Collected data:
►
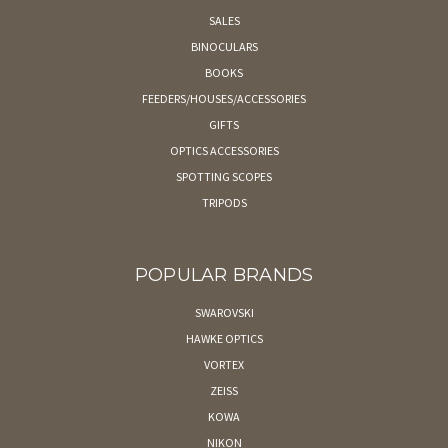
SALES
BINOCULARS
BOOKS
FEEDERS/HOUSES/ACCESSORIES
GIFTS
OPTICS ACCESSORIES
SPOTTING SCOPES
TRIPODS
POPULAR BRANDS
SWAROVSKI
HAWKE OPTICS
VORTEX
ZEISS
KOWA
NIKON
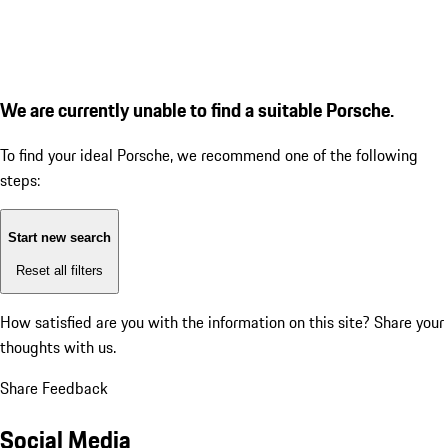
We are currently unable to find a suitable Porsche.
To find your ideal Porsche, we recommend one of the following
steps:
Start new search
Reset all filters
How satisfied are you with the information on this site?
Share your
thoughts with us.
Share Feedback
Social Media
◄
►
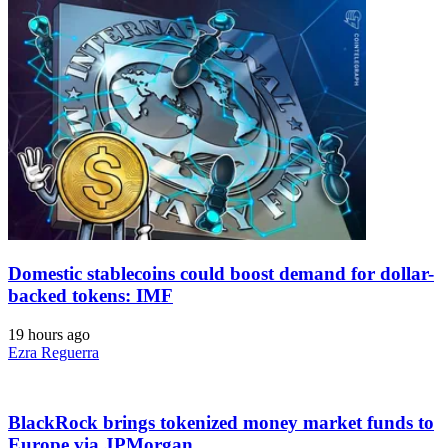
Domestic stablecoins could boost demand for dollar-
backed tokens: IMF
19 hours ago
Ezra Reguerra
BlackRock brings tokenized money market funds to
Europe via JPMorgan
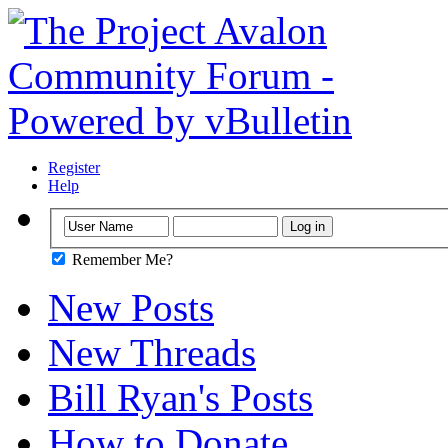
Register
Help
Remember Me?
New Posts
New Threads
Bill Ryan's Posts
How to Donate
◄
Task goal: Report each line above containing the string "ACCESSORIES".

Task output:
FEEDERS/HOUSES/ACCESSORIES
OPTICS ACCESSORIES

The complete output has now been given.